Lost but not forgotten: patients lost to follow-up in a trauma database

M Lucas Murnaghan 1, Richard E Buckley 1,
PMCID: PMC3686949  PMID: 12067171

Abstract

Objectives

To determine the characteristics of patients lost to follow-up and to identify if they are significantly different from those who are followed up in the context of a prospective randomized controlled trial.

Design

A retrospective review of a prospectively acquired trauma database.

Setting

A level 1 university-affiliated trauma hospital.

Patients

Two hundred and thirty-six patients treated for displaced intra-articular calcaneal fractures between April 1991 and December 1996. Of these, 198 were categorized as “attenders” and the remaining 38 were deemed “nonattenders.” Demographics, severity of injury, intervention and post-treatment status of the 2 groups were compared.
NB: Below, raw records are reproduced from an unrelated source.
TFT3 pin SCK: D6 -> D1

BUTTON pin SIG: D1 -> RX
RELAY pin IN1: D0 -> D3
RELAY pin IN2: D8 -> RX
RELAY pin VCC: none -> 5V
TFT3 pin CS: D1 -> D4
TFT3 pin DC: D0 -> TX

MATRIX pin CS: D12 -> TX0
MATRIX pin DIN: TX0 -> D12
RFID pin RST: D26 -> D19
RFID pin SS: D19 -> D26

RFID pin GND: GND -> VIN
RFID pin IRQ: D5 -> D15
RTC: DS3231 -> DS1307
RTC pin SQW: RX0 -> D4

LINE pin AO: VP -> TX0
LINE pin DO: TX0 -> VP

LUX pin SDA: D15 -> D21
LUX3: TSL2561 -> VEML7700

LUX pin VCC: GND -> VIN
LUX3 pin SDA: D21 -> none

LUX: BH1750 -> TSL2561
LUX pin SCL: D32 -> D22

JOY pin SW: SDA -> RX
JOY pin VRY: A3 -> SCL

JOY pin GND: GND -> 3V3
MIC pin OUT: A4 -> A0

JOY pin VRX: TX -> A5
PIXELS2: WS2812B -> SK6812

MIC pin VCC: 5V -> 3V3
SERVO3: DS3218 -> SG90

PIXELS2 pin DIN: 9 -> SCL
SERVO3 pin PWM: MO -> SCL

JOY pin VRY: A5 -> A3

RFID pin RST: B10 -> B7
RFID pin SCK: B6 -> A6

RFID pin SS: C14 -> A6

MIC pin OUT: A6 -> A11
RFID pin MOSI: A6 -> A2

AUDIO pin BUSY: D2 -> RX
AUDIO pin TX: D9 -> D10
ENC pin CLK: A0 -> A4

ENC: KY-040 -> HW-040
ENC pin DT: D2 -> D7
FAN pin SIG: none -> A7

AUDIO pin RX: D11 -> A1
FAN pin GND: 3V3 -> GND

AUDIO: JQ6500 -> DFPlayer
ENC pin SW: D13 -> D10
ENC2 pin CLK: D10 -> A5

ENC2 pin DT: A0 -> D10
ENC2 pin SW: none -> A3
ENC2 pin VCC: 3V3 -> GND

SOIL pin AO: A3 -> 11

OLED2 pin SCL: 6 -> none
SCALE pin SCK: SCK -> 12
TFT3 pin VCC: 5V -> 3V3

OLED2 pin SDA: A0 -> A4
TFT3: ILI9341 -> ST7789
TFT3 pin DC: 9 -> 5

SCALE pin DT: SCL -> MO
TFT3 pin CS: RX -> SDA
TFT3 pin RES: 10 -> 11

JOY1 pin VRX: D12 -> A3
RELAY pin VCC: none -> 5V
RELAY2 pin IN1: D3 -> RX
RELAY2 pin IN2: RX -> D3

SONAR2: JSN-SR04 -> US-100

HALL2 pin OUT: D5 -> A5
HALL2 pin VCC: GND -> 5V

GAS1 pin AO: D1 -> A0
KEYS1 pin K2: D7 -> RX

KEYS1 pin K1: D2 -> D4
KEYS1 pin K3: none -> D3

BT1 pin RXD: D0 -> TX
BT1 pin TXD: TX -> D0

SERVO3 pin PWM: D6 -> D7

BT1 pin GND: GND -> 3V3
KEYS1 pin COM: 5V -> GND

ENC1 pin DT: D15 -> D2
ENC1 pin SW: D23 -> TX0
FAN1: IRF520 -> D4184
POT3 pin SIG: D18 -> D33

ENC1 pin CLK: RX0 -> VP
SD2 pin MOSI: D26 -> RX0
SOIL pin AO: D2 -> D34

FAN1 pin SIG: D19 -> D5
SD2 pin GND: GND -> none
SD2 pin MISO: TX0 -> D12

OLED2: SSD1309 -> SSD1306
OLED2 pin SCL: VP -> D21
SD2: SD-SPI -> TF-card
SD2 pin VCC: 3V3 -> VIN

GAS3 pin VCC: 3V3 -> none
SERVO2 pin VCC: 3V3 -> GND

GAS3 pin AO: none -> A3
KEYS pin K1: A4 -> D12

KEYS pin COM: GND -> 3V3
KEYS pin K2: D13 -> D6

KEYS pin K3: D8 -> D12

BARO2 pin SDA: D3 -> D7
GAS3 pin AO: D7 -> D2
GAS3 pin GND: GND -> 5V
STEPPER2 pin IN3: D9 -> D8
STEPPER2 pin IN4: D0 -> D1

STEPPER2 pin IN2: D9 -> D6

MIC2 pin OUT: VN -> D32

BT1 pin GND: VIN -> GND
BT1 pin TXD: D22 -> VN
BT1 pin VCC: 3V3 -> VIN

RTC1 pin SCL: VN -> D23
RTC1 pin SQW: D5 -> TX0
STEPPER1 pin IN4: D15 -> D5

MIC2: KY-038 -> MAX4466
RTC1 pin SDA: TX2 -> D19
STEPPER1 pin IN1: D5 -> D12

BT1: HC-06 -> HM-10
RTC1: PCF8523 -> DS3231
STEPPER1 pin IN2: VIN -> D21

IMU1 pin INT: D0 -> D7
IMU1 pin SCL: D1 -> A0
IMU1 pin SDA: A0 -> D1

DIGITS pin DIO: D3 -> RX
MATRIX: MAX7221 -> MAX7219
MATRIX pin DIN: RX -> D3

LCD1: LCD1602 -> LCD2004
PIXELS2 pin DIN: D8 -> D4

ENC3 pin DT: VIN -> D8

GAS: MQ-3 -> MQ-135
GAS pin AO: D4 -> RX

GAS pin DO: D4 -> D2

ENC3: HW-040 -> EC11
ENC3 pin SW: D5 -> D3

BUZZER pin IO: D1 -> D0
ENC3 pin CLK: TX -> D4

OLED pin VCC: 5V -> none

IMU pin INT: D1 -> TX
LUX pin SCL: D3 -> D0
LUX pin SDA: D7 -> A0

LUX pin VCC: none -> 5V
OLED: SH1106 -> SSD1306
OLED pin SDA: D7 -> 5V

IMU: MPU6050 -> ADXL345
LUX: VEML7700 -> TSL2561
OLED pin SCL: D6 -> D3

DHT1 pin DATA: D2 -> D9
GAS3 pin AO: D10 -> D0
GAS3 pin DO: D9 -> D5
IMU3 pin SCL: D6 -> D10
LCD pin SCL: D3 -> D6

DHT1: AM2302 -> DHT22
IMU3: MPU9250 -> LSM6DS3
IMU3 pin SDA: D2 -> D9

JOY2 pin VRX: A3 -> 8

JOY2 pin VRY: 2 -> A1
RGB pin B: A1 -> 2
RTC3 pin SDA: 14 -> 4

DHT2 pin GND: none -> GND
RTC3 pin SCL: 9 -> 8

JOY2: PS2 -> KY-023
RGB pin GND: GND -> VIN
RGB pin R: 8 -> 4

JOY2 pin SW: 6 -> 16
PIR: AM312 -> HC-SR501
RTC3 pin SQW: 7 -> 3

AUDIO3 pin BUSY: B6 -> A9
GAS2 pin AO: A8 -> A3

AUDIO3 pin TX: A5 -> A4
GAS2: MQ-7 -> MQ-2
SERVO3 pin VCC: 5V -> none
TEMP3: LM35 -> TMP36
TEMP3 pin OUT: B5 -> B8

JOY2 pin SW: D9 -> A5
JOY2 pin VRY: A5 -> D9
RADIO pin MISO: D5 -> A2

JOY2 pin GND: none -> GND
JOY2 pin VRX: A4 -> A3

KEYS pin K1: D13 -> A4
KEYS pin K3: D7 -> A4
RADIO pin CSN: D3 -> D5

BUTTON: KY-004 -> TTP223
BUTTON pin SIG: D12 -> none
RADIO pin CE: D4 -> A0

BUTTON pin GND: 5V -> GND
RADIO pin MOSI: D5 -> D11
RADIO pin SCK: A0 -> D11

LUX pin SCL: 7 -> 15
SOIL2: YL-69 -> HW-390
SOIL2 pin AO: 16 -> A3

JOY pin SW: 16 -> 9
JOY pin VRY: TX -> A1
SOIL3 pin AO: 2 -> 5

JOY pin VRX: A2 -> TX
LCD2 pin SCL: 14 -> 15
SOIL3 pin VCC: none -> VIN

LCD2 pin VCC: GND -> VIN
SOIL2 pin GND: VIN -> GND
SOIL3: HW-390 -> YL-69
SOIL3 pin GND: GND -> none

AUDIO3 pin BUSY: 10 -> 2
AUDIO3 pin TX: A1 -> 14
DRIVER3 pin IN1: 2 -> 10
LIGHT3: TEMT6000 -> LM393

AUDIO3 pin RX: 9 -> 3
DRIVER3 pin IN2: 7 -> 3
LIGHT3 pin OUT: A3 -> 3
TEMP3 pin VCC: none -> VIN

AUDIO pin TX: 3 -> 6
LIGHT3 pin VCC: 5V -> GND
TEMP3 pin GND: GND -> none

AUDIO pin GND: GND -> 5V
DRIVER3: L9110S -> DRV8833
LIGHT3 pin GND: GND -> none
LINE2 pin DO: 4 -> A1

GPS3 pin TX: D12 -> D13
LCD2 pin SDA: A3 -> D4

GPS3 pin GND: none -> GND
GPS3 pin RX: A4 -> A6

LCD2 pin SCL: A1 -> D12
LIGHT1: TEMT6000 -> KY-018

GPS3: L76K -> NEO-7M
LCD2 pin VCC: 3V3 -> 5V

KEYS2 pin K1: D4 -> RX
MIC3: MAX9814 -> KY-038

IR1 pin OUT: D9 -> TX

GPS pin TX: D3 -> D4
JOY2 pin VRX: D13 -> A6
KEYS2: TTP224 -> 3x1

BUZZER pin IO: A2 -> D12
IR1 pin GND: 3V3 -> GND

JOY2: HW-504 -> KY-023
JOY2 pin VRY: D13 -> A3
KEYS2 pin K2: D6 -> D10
Demographic information, including age, gender, occupation workload, Workers’ Compensation Board involvement and other standard trauma information were compared and the differences analyzed.

Results

The nonattenders were younger than the attenders, and there was a significantly increased proportion of Aboriginal Canadians in the nonattenders group. Attenders were more likely to be “skilled or semi-skilled clerical, sales, service or trades crafts” workers, and nonattenders were more likely to be “unskilled clerical, sales, service or labour” workers. Attenders were more likely to have a preoperative Bohler’s angle of < 0°, compared with a preoperative Bohler’s angle of 0° to 15° for nonattenders.

Conclusions

This trauma population is at higher risk of being marginalized by society and may not have the same accessibility to a study nurse or a hospital contact person. Patients lost to follow-up are a demographically and clinically different patient population from those who remain involved in a long-term prospective trauma study.